Topics Capsule Endoscopy
Capsule Endoscopy
Capsule endoscopy techniques, deployment during EGD, and emerging capsule-based devices.
4 articles
Capsule endoscopy is a non-invasive, ingestible-camera technology that visualizes the small bowel — territory beyond the reach of conventional endoscopes. The standard application is investigation of obscure GI bleeding, but capsule endoscopy also evaluates suspected Crohn's disease, small-bowel tumors, and surveillance in polyposis syndromes. Newer indications include capsule colonoscopy in selected patients who cannot tolerate conventional colonoscopy, and a recent generation of capsules dedicated to upper GI bleeding detection.
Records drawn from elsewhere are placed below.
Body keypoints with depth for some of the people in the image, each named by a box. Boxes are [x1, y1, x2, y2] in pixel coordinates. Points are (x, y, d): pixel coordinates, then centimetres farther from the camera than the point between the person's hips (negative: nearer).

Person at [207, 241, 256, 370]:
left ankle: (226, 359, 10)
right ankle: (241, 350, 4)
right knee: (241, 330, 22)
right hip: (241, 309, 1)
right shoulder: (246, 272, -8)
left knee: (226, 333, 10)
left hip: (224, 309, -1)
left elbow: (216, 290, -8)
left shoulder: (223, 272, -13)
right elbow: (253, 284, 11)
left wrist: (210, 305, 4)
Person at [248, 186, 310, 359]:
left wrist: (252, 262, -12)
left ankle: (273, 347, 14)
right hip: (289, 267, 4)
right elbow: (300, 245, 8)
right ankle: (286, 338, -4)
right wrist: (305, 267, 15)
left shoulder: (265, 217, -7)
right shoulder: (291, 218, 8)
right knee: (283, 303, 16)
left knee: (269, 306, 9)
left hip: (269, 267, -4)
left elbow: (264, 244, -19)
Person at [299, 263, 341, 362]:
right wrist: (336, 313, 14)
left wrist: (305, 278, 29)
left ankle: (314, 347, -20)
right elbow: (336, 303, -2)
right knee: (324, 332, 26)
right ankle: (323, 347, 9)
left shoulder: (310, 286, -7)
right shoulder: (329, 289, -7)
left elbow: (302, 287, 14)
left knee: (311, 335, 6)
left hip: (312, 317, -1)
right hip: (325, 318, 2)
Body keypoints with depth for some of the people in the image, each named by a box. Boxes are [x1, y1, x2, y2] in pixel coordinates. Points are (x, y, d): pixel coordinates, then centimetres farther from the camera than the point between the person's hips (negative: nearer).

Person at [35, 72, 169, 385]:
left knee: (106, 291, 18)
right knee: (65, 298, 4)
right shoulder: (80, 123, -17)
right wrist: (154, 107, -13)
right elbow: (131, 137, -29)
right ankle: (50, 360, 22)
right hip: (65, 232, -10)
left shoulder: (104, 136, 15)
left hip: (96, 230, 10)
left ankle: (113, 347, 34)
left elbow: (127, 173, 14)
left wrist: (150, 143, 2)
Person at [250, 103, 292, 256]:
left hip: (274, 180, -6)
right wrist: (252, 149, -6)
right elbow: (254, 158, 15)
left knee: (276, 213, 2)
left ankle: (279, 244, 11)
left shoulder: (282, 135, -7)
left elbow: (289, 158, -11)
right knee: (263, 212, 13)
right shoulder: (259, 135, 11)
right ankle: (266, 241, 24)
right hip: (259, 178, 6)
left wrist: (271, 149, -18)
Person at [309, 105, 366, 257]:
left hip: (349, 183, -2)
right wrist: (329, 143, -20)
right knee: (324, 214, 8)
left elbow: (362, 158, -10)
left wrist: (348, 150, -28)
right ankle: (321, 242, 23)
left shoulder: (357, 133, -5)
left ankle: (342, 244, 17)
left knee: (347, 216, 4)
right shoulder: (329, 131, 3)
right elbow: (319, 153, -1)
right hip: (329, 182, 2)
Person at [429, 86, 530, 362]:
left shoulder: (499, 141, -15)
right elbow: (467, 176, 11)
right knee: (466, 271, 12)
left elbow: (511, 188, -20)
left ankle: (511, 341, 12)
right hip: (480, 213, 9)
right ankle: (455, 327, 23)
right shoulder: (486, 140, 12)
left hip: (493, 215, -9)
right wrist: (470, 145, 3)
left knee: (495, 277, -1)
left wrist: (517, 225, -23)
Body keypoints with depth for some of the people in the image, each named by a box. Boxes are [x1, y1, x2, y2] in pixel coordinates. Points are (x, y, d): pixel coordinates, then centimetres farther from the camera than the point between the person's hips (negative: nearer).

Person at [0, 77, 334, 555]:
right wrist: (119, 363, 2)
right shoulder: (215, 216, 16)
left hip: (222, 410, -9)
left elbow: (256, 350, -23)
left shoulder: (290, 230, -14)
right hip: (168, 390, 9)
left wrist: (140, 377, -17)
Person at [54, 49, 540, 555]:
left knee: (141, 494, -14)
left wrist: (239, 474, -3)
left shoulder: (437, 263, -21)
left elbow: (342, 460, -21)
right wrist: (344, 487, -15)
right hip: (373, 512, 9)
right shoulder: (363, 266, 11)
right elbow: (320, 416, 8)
Deployment is straightforward in most patients — the capsule is swallowed, transit takes roughly 8 hours, and images are reviewed with computer-assisted reading software. Patency is the main technical concern: known or suspected strictures should be evaluated with a patency capsule (which dissolves in 30 hours if retained) before deploying a non-dissolving imaging capsule, since retention can require enteroscopy or surgery.
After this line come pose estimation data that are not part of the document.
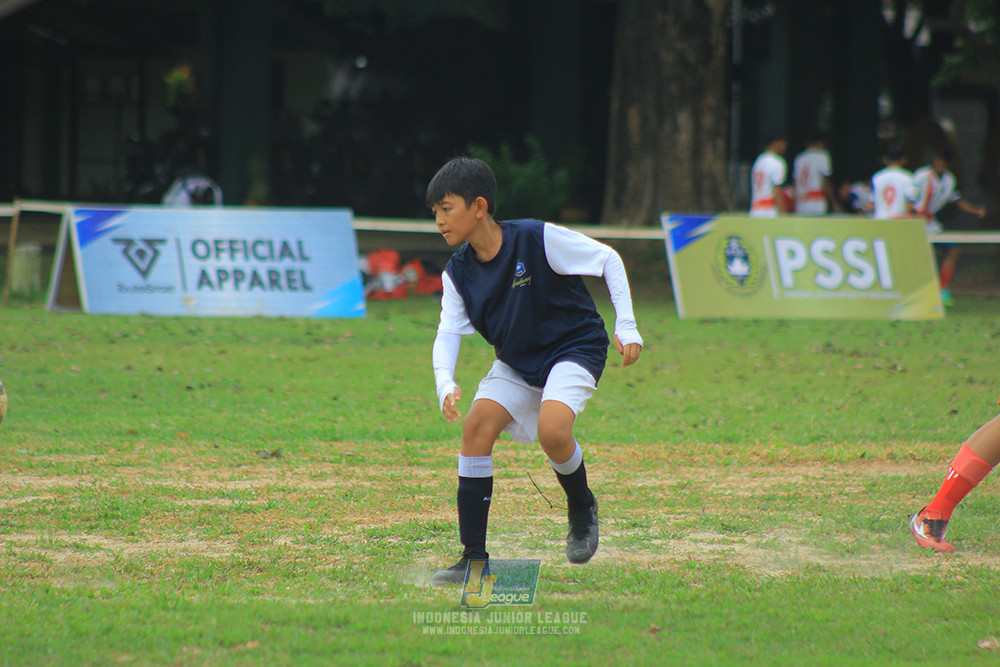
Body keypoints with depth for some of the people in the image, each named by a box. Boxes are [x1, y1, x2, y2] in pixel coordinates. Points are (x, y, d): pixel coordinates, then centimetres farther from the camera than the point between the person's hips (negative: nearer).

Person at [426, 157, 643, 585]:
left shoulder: (537, 239, -21)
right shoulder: (458, 272, -5)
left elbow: (608, 259, -12)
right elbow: (447, 333, -8)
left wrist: (626, 327, -15)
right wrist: (445, 384, -29)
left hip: (575, 349, -5)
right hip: (516, 363, 5)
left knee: (552, 431, -31)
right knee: (477, 423, -17)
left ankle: (582, 508, 3)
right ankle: (474, 557, -11)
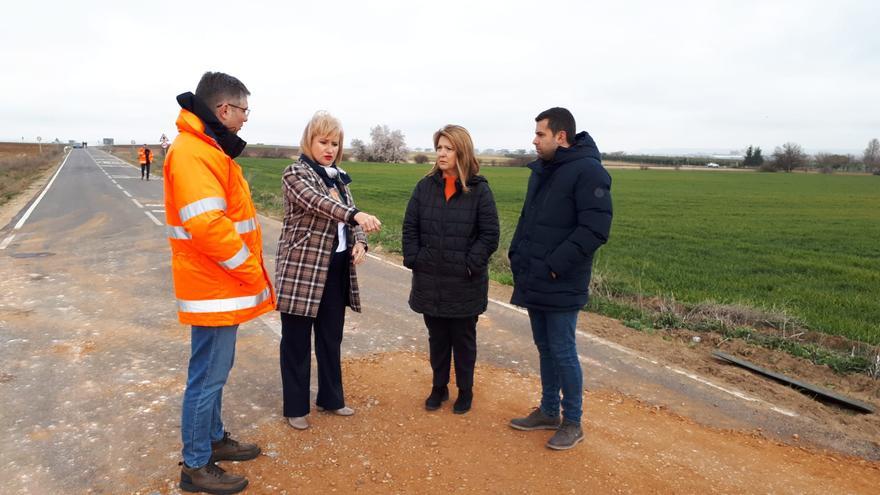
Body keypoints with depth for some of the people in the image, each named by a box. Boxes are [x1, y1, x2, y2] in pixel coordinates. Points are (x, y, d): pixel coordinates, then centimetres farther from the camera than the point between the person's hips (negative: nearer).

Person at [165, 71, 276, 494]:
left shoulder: (209, 149, 14)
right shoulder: (193, 152, -20)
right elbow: (207, 226, -29)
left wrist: (250, 273, 14)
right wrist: (251, 273, -18)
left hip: (221, 284, 10)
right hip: (214, 287, -10)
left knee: (214, 372, 21)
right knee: (207, 377, 2)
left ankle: (213, 439, 37)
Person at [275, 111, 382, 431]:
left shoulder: (338, 177, 13)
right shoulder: (295, 173, -9)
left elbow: (350, 217, 12)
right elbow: (317, 202, -28)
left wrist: (360, 242, -10)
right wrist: (355, 214, -45)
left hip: (337, 268, 7)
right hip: (302, 267, -6)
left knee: (332, 336, 15)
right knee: (297, 339, 5)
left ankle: (330, 397, 31)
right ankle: (295, 407, 19)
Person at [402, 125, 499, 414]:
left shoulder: (479, 189, -7)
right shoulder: (425, 186, 2)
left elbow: (490, 235, -7)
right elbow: (410, 227, 5)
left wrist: (470, 265, -14)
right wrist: (413, 259, -4)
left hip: (465, 283, -3)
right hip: (429, 280, 3)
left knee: (463, 339, 13)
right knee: (437, 338, 17)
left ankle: (465, 390, 31)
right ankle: (439, 387, 34)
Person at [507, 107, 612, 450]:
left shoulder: (587, 171, -14)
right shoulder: (540, 171, 12)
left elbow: (595, 229, -21)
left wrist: (555, 265, -20)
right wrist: (517, 256, 9)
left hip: (562, 287, -8)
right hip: (534, 282, 8)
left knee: (563, 352, 2)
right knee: (545, 348, 17)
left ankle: (572, 423, 19)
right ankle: (549, 412, 32)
Endoscopic capsule deployment during EGD is useful for patients unable to swallow the capsule or with delayed gastric emptying — the capsule is delivered into the duodenum using a dedicated delivery device or net, accelerating small-bowel transit and improving completion rates. The PillSense capsule is a newer point-of-care device that detects active upper GI bleeding within minutes, useful in triage of emergency department patients.